How it works
Tools and skills
Ghost Security Agent has a two-layer architecture: tools produce ground truth, skills add AI judgment. Understanding this separation is key to understanding how Ghost Security Agent works.
Tools
Tools are standalone Go binaries. Each one does a single job, runs fast, and produces structured output. They don't require AI, an API key, or a network connection to function.
| Tool | Job | Output |
|---|---|---|
| Poltergeist | Scan files for leaked secrets | Pattern matches with entropy scores |
| Wraith | Scan lockfiles for known CVEs | Vulnerability records from the OSV database |
| Reaper | Intercept HTTPS traffic | Full request/response pairs stored in SQLite |
Tools are deterministic. Given the same input, they produce the same output every time. This makes their results auditable, reproducible, and trustworthy as a foundation for AI analysis.
You can use any Ghost Security Agent tool directly from the command line without the skills layer:
# Scan for secrets
poltergeist /path/to/code
# Scan a lockfile for vulnerabilities
wraith scan go.mod
# Start a proxy scoped to a domain
reaper start --domains example.com
Skills
Skills are AI orchestration prompts that compose tools with reasoning. They're defined as Markdown files in the skills repository and executed by your AI coding agent (like Claude Code).
A skill interprets tool output, examines surrounding context, and makes judgments that tools alone can't make.
For example, when the scan-secrets skill finds a match:
- Poltergeist reports: "Line 42 of
config.jsmatches ruleghost.openai.1with entropy 4.8" - The skill reads the file, examines the context, and determines: "This is a placeholder value in a test fixture. The actual key is loaded from an environment variable in production"
The tool provides the data. The skill provides the judgment.
Available skills
| Skill | Uses tool | What it does |
|---|---|---|
ghost:repo-context | -- | Builds shared context about repository structure, business criticality, and sensitive data types |
ghost:scan-deps | Wraith | Discovers lockfiles, scans for CVEs, then AI-analyzes whether each vulnerability is actually exploitable |
ghost:scan-secrets | Poltergeist | Scans for secrets, then AI-assesses whether each match is a real leaked credential |
ghost:scan-code | -- | AI-native SAST: plans attack vectors, nominates files, performs deep analysis, verifies findings |
ghost:report | -- | Aggregates findings from all scans into a single prioritized report |
ghost:validate | Reaper | Validates individual findings through code tracing and optional live traffic testing |
ghost:proxy | Reaper | Manages the Reaper proxy lifecycle (start, stop, search, inspect) |
Why two layers?
AI is powerful but not infallible. Separating tools from skills gives you the best of both.

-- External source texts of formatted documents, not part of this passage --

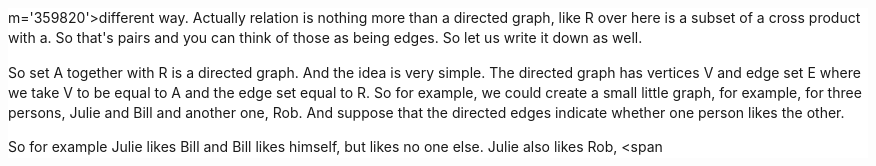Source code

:   m='359820'>different</span> <span m='360330'>way.</span> <span
  m='361160'>Actually</span> <span m='361600'>relation</span> <span
  m='361885'>is</span> <span m='362170'>nothing</span> <span
  m='362460'>more</span> <span m='363220'>than</span> <span m='363470'>a</span>
  <span m='363510'>directed</span> <span m='363960'>graph,</span> <span
  m='365190'>like</span> <span m='366520'>R</span> <span m='367700'>over</span>
  <span m='367970'>here</span> <span m='368220'>is</span> <span
  m='368440'>a</span> <span m='368500'>subset</span> <span m='369640'>of</span>
  <span m='370810'>a</span> <span m='370990'>cross</span> <span
  m='371390'>product</span> <span m='371670'>with</span> <span
  m='371810'>a.</span> <span m='371940'>So</span> <span m='372420'>that's</span>
  <span m='372760'>pairs</span> <span m='372850'>and</span> <span
  m='372940'>you</span> <span m='373130'>can</span> <span
  m='373280'>think</span> <span m='373560'>of</span> <span
  m='373660'>those</span> <span m='374000'>as</span> <span
  m='374160'>being</span> <span m='374480'>edges.</span> <span
  m='376080'>So</span> <span m='376230'>let</span> <span m='376380'>us</span>
  <span m='376570'>write</span> <span m='376730'>it</span> <span
  m='376850'>down</span> <span m='377100'>as</span> <span
  m='377240'>well.</span> </p><p><span m='378220'>So</span> <span
  m='378490'>set</span> <span m='378910'>A</span> <span
  m='380580'>together</span> <span m='383570'>with</span> <span
  m='386110'>R</span> <span m='389340'>is</span> <span m='390390'>a</span> <span
  m='391320'>directed</span> <span m='391790'>graph.</span> <span
  m='395600'>And</span> <span m='396520'>the</span> <span m='396650'>idea</span>
  <span m='396950'>is</span> <span m='397150'>very</span> <span
  m='397350'>simple.</span> <span m='399456'>The</span> <span
  m='399860'>directed</span> <span m='400350'>graph</span> <span
  m='400750'>has</span> <span m='401110'>vertices</span> <span
  m='403210'>V</span> <span m='403530'>and</span> <span m='403860'>edge</span>
  <span m='404080'>set</span> <span m='404300'>E</span> <span
  m='406120'>where</span> <span m='407270'>we</span> <span
  m='407490'>take</span> <span m='407990'>V</span> <span m='408390'>to</span>
  <span m='408490'>be</span> <span m='408720'>equal</span> <span
  m='409080'>to</span> <span m='409400'>A</span> <span m='410675'>and</span>
  <span m='411100'>the</span> <span m='411240'>edge</span> <span
  m='411500'>set</span> <span m='411760'>equal</span> <span m='412020'>to</span>
  <span m='412160'>R.</span> <span m='414640'>So</span> <span
  m='414860'>for</span> <span m='415040'>example,</span> <span
  m='416190'>we</span> <span m='416200'>could</span> <span
  m='417480'>create</span> <span m='417860'>a</span> <span
  m='417950'>small</span> <span m='418320'>little</span> <span
  m='418800'>graph,</span> <span m='420650'>for</span> <span
  m='420820'>example,</span> <span m='421260'>for</span> <span
  m='421280'>three</span> <span m='421940'>persons,</span> <span
  m='423280'>Julie</span> <span m='424140'>and</span> <span
  m='424820'>Bill</span> <span m='426380'>and</span> <span
  m='426890'>another</span> <span m='427170'>one,</span> <span
  m='427380'>Rob.</span> <span m='428970'>And</span> <span
  m='429220'>suppose</span> <span m='429660'>that</span> <span
  m='429760'>the</span> <span m='429840'>directed</span> <span
  m='430180'>edges</span> <span m='430700'>indicate</span> <span
  m='431450'>whether</span> <span m='432330'>one</span> <span
  m='432570'>person</span> <span m='432950'>likes</span> <span
  m='433270'>the</span> <span m='433380'>other.</span> </p><p><span
  m='433820'>So</span> <span m='434000'>for</span> <span
  m='434150'>example</span> <span m='435140'>Julie</span> <span
  m='436270'>likes</span> <span m='436630'>Bill</span> <span
  m='437890'>and</span> <span m='438070'>Bill</span> <span
  m='438280'>likes</span> <span m='438510'>himself,</span> <span
  m='439620'>but</span> <span m='439750'>likes</span> <span m='440020'>no</span>
  <span m='440180'>one</span> <span m='440370'>else.</span> <span
  m='443690'>Julie</span> <span m='443980'>also</span> <span
  m='444260'>likes</span> <span m='444630'>Rob,</span> <span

Tools give you reliability. A pattern match is a pattern match. A CVE lookup is a CVE lookup. These operations are fast, deterministic, and don't hallucinate.
Skills give you intelligence. Is this CVE reachable? Is this secret real? Is this code path exploitable? These questions require contextual reasoning that AI excels at.
When a skill reports a finding, you can always trace it back to the underlying tool output. The AI judgment is additive: it filters and enriches, but the raw data is always there.
Exorcist: the exception
Exorcist is Ghost Security Agent's code analysis engine, and it's the one tool that doesn't have a standalone binary. It's implemented entirely as the scan-code skill, because code vulnerability analysis is inherently an AI-native task.
Traditional SAST tools pattern-match against known vulnerability signatures. Exorcist performs AI-native analysis: it plans attack vectors based on your application type, nominates candidate files, traces data flows, checks for mitigations, and verifies findings independently.
There's no binary to produce "ground truth" because the analysis itself requires understanding intent, context, and business logic. The Exorcist page has the full details.